今回は令和元年度 電力科目 A問題9、架空送電線路の構成部品の誤り選択問題です。この問題は令和7年度上期A問題8(架空送電4)として選択肢の並びを変えて再出題されています(R01は(3)・R07上は(2)が誤り)。
誤りはやはりがいしの設計思想。がいしが内部で絶縁破壊(貫通破壊)すると交換まで絶縁が回復しないため、実際は表面の沿面やアークホーン間でフラッシオーバさせて内部を守る——「内部で起こるように設計」は正反対です。
令和元年度 電力科目 A問題9:問題文と選択肢
まずは、実際の試験問題を確認してみましょう。

出典:一般財団法人 電気技術者試験センター「令和元年度 第三種電気主任技術者試験」電力科目 A問題9
電験3種 電力科目 【架空送電】 令和元年度 A問題9
架空送電線路の構成部品に関する記述として、誤っているものを次の(1)〜(5)のうちから一つ選べ。
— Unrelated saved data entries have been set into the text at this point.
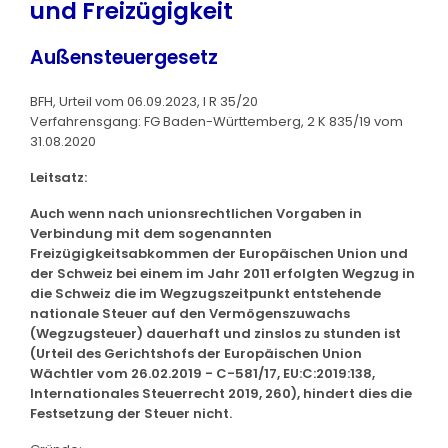
und Freizügigkeit
Außensteuergesetz
BFH, Urteil vom 06.09.2023, I R 35/20
Verfahrensgang: FG Baden-Württemberg, 2 K 835/19 vom
31.08.2020
Leitsatz:
Auch wenn nach unionsrechtlichen Vorgaben in
Verbindung mit dem sogenannten
Freizügigkeitsabkommen der Europäischen Union und
der Schweiz bei einem im Jahr 2011 erfolgten Wegzug in
die Schweiz die im Wegzugszeitpunkt entstehende
nationale Steuer auf den Vermögenszuwachs
(Wegzugsteuer) dauerhaft und zinslos zu stunden ist
(Urteil des Gerichtshofs der Europäischen Union
Wächtler vom 26.02.2019 - C-581/17, EU:C:2019:138,
Internationales Steuerrecht 2019, 260), hindert dies die
Festsetzung der Steuer nicht.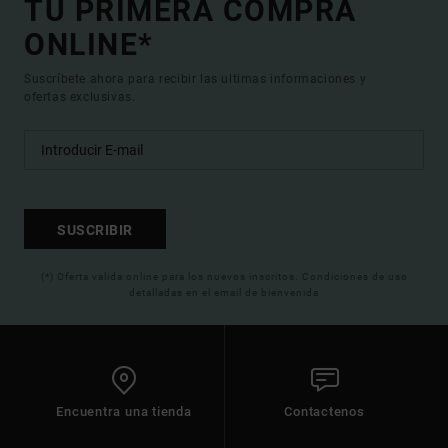
TU PRIMERA COMPRA
ONLINE*
Suscríbete ahora para recibir las ultimas informaciones y
ofertas exclusivas.
SUSCRIBIR
(*) Oferta valida online para los nuevos inscritos. Condiciones de uso
detalladas en el email de bienvenida
Encuentra una tienda
Contactenos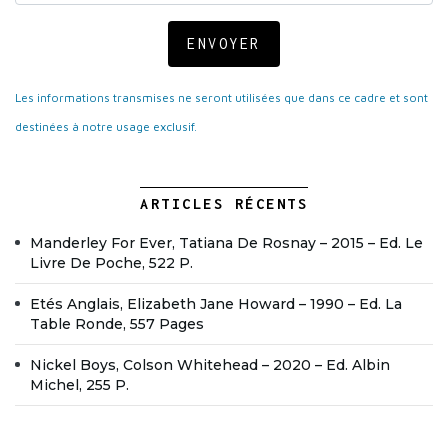
ENVOYER
Les informations transmises ne seront utilisées que dans ce cadre et sont
destinées à notre usage exclusif.
ARTICLES RÉCENTS
Manderley For Ever, Tatiana De Rosnay – 2015 – Ed. Le
Livre De Poche, 522 P.
Etés Anglais, Elizabeth Jane Howard – 1990 – Ed. La
Table Ronde, 557 Pages
Nickel Boys, Colson Whitehead – 2020 – Ed. Albin
Michel, 255 P.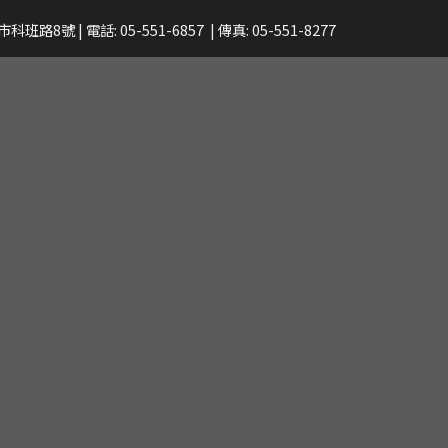
市科班路8號
| 電話:
05-551-6857
| 傳真: 05-551-8277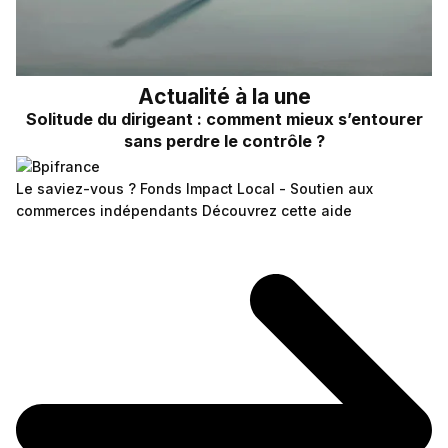
Actualité à la une
Solitude du dirigeant : comment mieux s’entourer
sans perdre le contrôle ?
Le saviez-vous ?
Fonds Impact Local - Soutien aux
commerces indépendants
Découvrez cette aide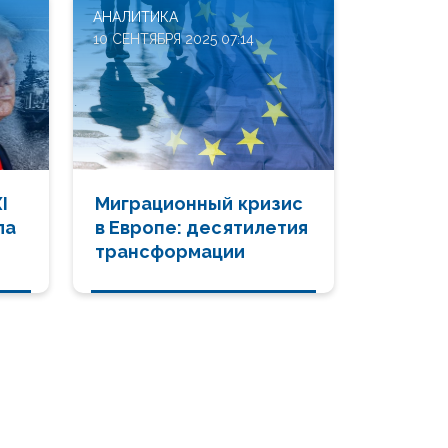
АНАЛИТИКА
10 СЕНТЯБРЯ 2025 07:14
I
Миграционный кризис
ла
в Европе: десятилетия
м
трансформации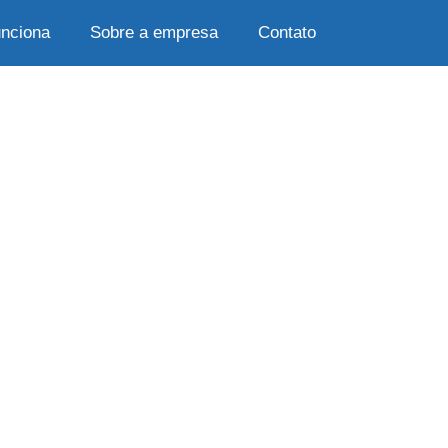
nciona
Sobre a empresa
Contato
(1) 鋼心アルミより線は、アルミ線を使用することで質量を小さくし、これによる強度の不足を、鋼心を用いることで補ったものである。
(2) 電線の微風振動やギャロッピングを抑制するために、電線にダンパを取り付け、振動エネルギーを吸収する方法がとられる。
(3) がいしは、電線と鉄塔などの支持物との間を絶縁するために使用する。雷撃などの異常電圧による絶縁破壊は、がいし内部で起こるように設計されている。
(4) 送電線やがいしを雷撃などの異常電圧から保護するための設備に架空地線がある。架空地線には、光ファイバを内蔵し電力用通信線として使用されるものもある。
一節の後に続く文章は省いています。